During the financial crisis in 2008, the trust levels of bank clients dipped. One client we worked with had a ‘trust’ equation on how to increase the trust levels of clients (new and existing) to maintain or grow their client base:

Trust equation: Trust = Transparency + Innovation

ISO 20022 helps with the right-hand side of this equation by increasing transparency and innovation to achieve end-to-end payment transaction visibility.

Current drawbacks associated with implementing ISO 20022

Introducing ISO 20022 into the bank requires a sizeable investment, which can deter customers. Existing back-office systems often do not speak the language of ISO 20022, so they either need to be updated or a translation service needs to be put in place. This is not a trivial task. In the case where translation occurs, the compliance officers are concerned about data loss — as a result, there needs to be a mechanism in place to ensure there is no loss. By adopting ISO 20022 on the cloud, however, banks can reduce such losses and improve the overall cost of ownership.

There is also a possibility that various implementations of ISO 20022 could diverge and lead to banks having to support multiple dialects of the ISO 20022 language. For High-value payment migrations, as an example, there are different usage guidelines for HVPS+ for Market Infrastructures and CBPR+ for SWIFT cross-border payments. Currently, SWIFT oversees the ISO 20022 standard, so we expect coordination and harmonization will occur based on their long-standing experience in managing standards.

Evolution of ISO 20022

In the payments area, ISO 20022 has been used for the last 15+ years. In Europe, ISO 20022 has been used since 2008 for cross-border payments under the Single Euro Payments Area (SEPA). Adoption was slow to start until it was mandated that all domestic ACHs in the Europe zone use SEPA. According to the European Payments Council, simplicity, convenience and efficiency are the three core benefits of SEPA.

In more recent years, there has been a move worldwide to adopt ISO 20022 for instant payments, high-value payments and bulk payments. European high-value payment systems —Target2 and Euro1 — will do a migration to ISO 20022 in November 2022. Accordingly, SWIFT cross-border payments will start the migration to ISO 20022 with a completion date of November 2025. In the U.S., the Fedwire and CHIPS payments systems will migrate to ISO 20022 in the coming years.

The future of payments

With the move to digitization accelerated by COVID-19, there will be a growing number of instant payment services using ISO 20022 in the coming years. Initiatives like the ‘Request to Pay’ will lead to new innovations in the payments space and likely increase the volume of electronic payments and the need for instant payments in particular.

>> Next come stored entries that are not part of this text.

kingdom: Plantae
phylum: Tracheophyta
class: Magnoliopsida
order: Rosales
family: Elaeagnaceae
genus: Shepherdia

The rich data that is provided by ISO 20022 will fuel the drive to efficient payment engines, fraud detection engines and analytics engines across banks worldwide. The structured nature of this ISO 20022 fuel also provides the opportunity for banks to innovate with emerging cloud-native technologies, such as artificial intelligence (AI) and machine learning (ML) for more efficient processing and reporting of financial transactions to change the payments world as we know it.